The text of every record, exactly as given and with no pictures, should be your output.

========

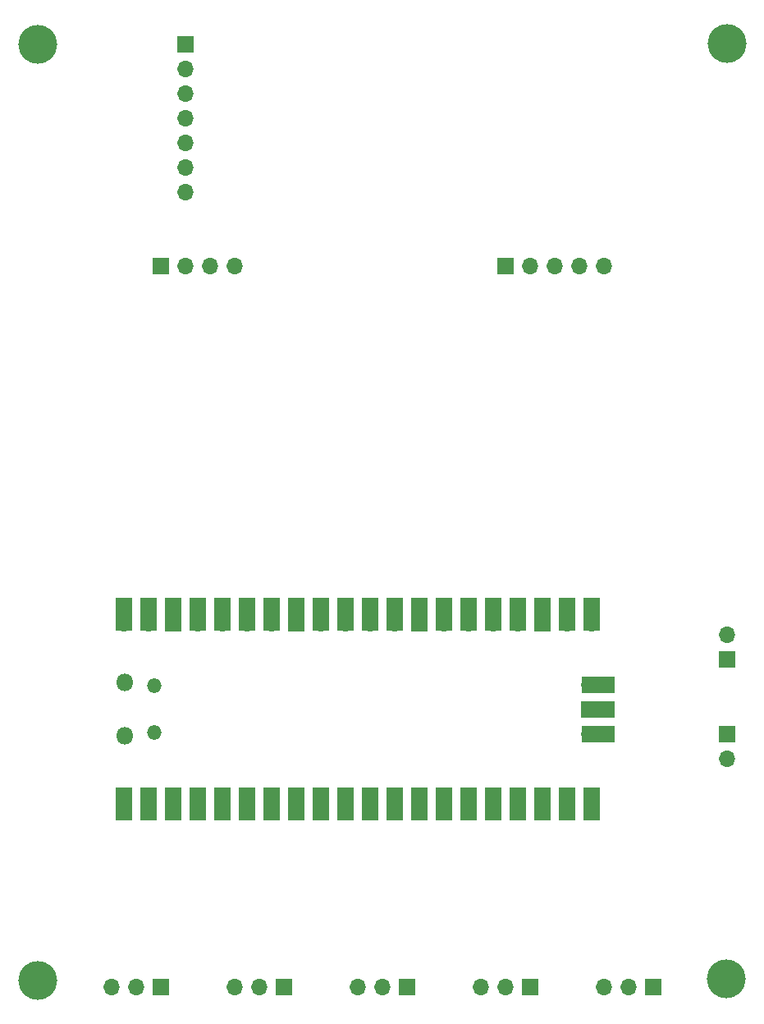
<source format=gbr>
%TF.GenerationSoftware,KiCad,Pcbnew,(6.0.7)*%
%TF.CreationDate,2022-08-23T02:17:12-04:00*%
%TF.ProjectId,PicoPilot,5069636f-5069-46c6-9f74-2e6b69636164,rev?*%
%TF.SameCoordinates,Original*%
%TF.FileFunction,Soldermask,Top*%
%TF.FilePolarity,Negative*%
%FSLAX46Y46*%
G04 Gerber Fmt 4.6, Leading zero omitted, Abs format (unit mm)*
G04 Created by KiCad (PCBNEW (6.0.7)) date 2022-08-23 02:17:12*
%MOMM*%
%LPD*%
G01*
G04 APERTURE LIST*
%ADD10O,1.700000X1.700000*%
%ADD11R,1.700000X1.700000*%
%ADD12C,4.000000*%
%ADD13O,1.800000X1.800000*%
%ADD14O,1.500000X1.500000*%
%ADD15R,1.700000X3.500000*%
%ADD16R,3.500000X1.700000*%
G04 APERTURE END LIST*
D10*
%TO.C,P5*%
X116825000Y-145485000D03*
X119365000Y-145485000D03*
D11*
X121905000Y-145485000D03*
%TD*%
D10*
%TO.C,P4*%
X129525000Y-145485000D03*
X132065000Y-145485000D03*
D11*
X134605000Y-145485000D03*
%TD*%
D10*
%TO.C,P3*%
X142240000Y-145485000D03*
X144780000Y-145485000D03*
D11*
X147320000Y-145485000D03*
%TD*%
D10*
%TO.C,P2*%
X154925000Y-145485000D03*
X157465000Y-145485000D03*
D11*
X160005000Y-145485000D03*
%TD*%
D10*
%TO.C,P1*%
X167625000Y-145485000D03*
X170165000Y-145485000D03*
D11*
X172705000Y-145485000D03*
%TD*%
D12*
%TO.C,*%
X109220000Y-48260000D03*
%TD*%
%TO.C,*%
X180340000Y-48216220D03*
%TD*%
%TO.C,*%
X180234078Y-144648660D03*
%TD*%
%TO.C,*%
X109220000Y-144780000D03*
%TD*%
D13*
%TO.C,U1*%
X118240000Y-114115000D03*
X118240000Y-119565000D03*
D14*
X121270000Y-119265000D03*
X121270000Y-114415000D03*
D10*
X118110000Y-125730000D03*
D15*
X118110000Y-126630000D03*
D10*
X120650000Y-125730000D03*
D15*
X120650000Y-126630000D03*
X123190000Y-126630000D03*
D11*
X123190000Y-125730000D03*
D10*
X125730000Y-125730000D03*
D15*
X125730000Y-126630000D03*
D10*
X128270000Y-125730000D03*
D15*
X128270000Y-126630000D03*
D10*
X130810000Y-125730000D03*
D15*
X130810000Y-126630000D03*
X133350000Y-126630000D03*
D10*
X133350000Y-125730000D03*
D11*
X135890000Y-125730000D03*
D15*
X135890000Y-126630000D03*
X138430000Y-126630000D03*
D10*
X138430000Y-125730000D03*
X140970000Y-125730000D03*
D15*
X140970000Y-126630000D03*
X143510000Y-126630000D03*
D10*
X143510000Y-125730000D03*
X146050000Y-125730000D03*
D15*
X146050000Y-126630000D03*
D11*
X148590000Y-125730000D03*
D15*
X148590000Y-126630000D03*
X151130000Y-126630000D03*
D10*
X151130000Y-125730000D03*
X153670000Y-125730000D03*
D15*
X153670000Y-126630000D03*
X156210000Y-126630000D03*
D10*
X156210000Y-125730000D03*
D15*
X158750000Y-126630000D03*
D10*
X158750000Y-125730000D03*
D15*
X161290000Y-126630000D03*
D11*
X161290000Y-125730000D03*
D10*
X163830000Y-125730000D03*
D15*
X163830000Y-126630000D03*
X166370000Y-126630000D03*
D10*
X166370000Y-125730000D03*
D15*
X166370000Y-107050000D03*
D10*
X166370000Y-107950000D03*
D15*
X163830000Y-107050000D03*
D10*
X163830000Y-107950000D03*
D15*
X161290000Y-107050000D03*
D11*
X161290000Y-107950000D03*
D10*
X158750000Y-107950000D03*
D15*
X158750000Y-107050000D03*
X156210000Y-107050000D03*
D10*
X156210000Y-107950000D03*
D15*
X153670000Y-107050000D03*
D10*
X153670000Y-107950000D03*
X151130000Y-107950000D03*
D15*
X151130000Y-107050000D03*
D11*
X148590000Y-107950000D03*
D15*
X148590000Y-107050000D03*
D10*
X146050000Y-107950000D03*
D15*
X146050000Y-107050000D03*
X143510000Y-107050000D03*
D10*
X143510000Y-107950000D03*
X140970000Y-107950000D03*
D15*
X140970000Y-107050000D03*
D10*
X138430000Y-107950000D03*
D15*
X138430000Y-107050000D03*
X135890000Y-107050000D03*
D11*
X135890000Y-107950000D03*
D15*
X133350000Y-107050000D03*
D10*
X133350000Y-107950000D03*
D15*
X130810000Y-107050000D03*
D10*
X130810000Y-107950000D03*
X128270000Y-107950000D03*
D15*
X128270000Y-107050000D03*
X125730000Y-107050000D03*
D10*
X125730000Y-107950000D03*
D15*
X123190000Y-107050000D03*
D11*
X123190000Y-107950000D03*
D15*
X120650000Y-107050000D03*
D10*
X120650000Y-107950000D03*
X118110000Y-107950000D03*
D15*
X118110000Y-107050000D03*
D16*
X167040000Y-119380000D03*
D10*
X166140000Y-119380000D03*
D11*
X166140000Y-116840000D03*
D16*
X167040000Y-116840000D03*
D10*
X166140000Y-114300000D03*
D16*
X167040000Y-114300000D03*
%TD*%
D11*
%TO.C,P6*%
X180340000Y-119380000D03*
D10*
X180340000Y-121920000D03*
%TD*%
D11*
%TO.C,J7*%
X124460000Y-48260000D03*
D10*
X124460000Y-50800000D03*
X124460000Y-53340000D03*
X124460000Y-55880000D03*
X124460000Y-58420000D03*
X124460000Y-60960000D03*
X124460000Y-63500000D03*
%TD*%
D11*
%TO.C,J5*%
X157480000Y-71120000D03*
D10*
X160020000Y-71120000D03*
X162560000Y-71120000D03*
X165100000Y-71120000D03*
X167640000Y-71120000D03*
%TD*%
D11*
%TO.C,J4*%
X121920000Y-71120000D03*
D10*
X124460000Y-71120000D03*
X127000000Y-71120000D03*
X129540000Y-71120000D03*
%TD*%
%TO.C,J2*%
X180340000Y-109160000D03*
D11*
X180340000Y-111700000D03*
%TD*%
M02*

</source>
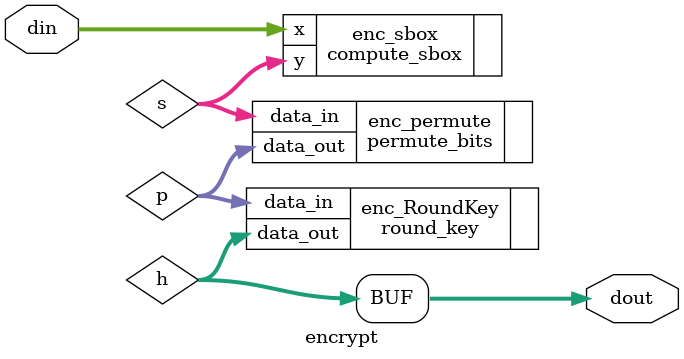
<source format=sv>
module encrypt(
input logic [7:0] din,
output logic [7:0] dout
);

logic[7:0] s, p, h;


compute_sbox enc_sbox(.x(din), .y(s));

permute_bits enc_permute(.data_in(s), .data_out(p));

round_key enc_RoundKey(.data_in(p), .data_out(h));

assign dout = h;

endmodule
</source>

========

**Answer space**
<source format=gbr>
%TF.GenerationSoftware,KiCad,Pcbnew,(6.0.7)*%
%TF.CreationDate,2022-08-23T02:17:12-04:00*%
%TF.ProjectId,PicoPilot,5069636f-5069-46c6-9f74-2e6b69636164,rev?*%
%TF.SameCoordinates,Original*%
%TF.FileFunction,Soldermask,Top*%
%TF.FilePolarity,Negative*%
%FSLAX46Y46*%
G04 Gerber Fmt 4.6, Leading zero omitted, Abs format (unit mm)*
G04 Created by KiCad (PCBNEW (6.0.7)) date 2022-08-23 02:17:12*
%MOMM*%
%LPD*%
G01*
G04 APERTURE LIST*
%ADD10O,1.700000X1.700000*%
%ADD11R,1.700000X1.700000*%
%ADD12C,4.000000*%
%ADD13O,1.800000X1.800000*%
%ADD14O,1.500000X1.500000*%
%ADD15R,1.700000X3.500000*%
%ADD16R,3.500000X1.700000*%
G04 APERTURE END LIST*
D10*
%TO.C,P5*%
X116825000Y-145485000D03*
X119365000Y-145485000D03*
D11*
X121905000Y-145485000D03*
%TD*%
D10*
%TO.C,P4*%
X129525000Y-145485000D03*
X132065000Y-145485000D03*
D11*
X134605000Y-145485000D03*
%TD*%
D10*
%TO.C,P3*%
X142240000Y-145485000D03*
X144780000Y-145485000D03*
D11*
X147320000Y-145485000D03*
%TD*%
D10*
%TO.C,P2*%
X154925000Y-145485000D03*
X157465000Y-145485000D03*
D11*
X160005000Y-145485000D03*
%TD*%
D10*
%TO.C,P1*%
X167625000Y-145485000D03*
X170165000Y-145485000D03*
D11*
X172705000Y-145485000D03*
%TD*%
D12*
%TO.C,*%
X109220000Y-48260000D03*
%TD*%
%TO.C,*%
X180340000Y-48216220D03*
%TD*%
%TO.C,*%
X180234078Y-144648660D03*
%TD*%
%TO.C,*%
X109220000Y-144780000D03*
%TD*%
D13*
%TO.C,U1*%
X118240000Y-114115000D03*
X118240000Y-119565000D03*
D14*
X121270000Y-119265000D03*
X121270000Y-114415000D03*
D10*
X118110000Y-125730000D03*
D15*
X118110000Y-126630000D03*
D10*
X120650000Y-125730000D03*
D15*
X120650000Y-126630000D03*
X123190000Y-126630000D03*
D11*
X123190000Y-125730000D03*
D10*
X125730000Y-125730000D03*
D15*
X125730000Y-126630000D03*
D10*
X128270000Y-125730000D03*
D15*
X128270000Y-126630000D03*
D10*
X130810000Y-125730000D03*
D15*
X130810000Y-126630000D03*
X133350000Y-126630000D03*
D10*
X133350000Y-125730000D03*
D11*
X135890000Y-125730000D03*
D15*
X135890000Y-126630000D03*
X138430000Y-126630000D03*
D10*
X138430000Y-125730000D03*
X140970000Y-125730000D03*
D15*
X140970000Y-126630000D03*
X143510000Y-126630000D03*
D10*
X143510000Y-125730000D03*
X146050000Y-125730000D03*
D15*
X146050000Y-126630000D03*
D11*
X148590000Y-125730000D03*
D15*
X148590000Y-126630000D03*
X151130000Y-126630000D03*
D10*
X151130000Y-125730000D03*
X153670000Y-125730000D03*
D15*
X153670000Y-126630000D03*
X156210000Y-126630000D03*
D10*
X156210000Y-125730000D03*
D15*
X158750000Y-126630000D03*
D10*
X158750000Y-125730000D03*
D15*
X161290000Y-126630000D03*
D11*
X161290000Y-125730000D03*
D10*
X163830000Y-125730000D03*
D15*
X163830000Y-126630000D03*
X166370000Y-126630000D03*
D10*
X166370000Y-125730000D03*
D15*
X166370000Y-107050000D03*
D10*
X166370000Y-107950000D03*
D15*
X163830000Y-107050000D03*
D10*
X163830000Y-107950000D03*
D15*
X161290000Y-107050000D03*
D11*
X161290000Y-107950000D03*
D10*
X158750000Y-107950000D03*
D15*
X158750000Y-107050000D03*
X156210000Y-107050000D03*
D10*
X156210000Y-107950000D03*
D15*
X153670000Y-107050000D03*
D10*
X153670000Y-107950000D03*
X151130000Y-107950000D03*
D15*
X151130000Y-107050000D03*
D11*
X148590000Y-107950000D03*
D15*
X148590000Y-107050000D03*
D10*
X146050000Y-107950000D03*
D15*
X146050000Y-107050000D03*
X143510000Y-107050000D03*
D10*
X143510000Y-107950000D03*
X140970000Y-107950000D03*
D15*
X140970000Y-107050000D03*
D10*
X138430000Y-107950000D03*
D15*
X138430000Y-107050000D03*
X135890000Y-107050000D03*
D11*
X135890000Y-107950000D03*
D15*
X133350000Y-107050000D03*
D10*
X133350000Y-107950000D03*
D15*
X130810000Y-107050000D03*
D10*
X130810000Y-107950000D03*
X128270000Y-107950000D03*
D15*
X128270000Y-107050000D03*
X125730000Y-107050000D03*
D10*
X125730000Y-107950000D03*
D15*
X123190000Y-107050000D03*
D11*
X123190000Y-107950000D03*
D15*
X120650000Y-107050000D03*
D10*
X120650000Y-107950000D03*
X118110000Y-107950000D03*
D15*
X118110000Y-107050000D03*
D16*
X167040000Y-119380000D03*
D10*
X166140000Y-119380000D03*
D11*
X166140000Y-116840000D03*
D16*
X167040000Y-116840000D03*
D10*
X166140000Y-114300000D03*
D16*
X167040000Y-114300000D03*
%TD*%
D11*
%TO.C,P6*%
X180340000Y-119380000D03*
D10*
X180340000Y-121920000D03*
%TD*%
D11*
%TO.C,J7*%
X124460000Y-48260000D03*
D10*
X124460000Y-50800000D03*
X124460000Y-53340000D03*
X124460000Y-55880000D03*
X124460000Y-58420000D03*
X124460000Y-60960000D03*
X124460000Y-63500000D03*
%TD*%
D11*
%TO.C,J5*%
X157480000Y-71120000D03*
D10*
X160020000Y-71120000D03*
X162560000Y-71120000D03*
X165100000Y-71120000D03*
X167640000Y-71120000D03*
%TD*%
D11*
%TO.C,J4*%
X121920000Y-71120000D03*
D10*
X124460000Y-71120000D03*
X127000000Y-71120000D03*
X129540000Y-71120000D03*
%TD*%
%TO.C,J2*%
X180340000Y-109160000D03*
D11*
X180340000Y-111700000D03*
%TD*%
M02*

</source>
<source format=sv>
module encrypt(
input logic [7:0] din,
output logic [7:0] dout
);

logic[7:0] s, p, h;


compute_sbox enc_sbox(.x(din), .y(s));

permute_bits enc_permute(.data_in(s), .data_out(p));

round_key enc_RoundKey(.data_in(p), .data_out(h));

assign dout = h;

endmodule
</source>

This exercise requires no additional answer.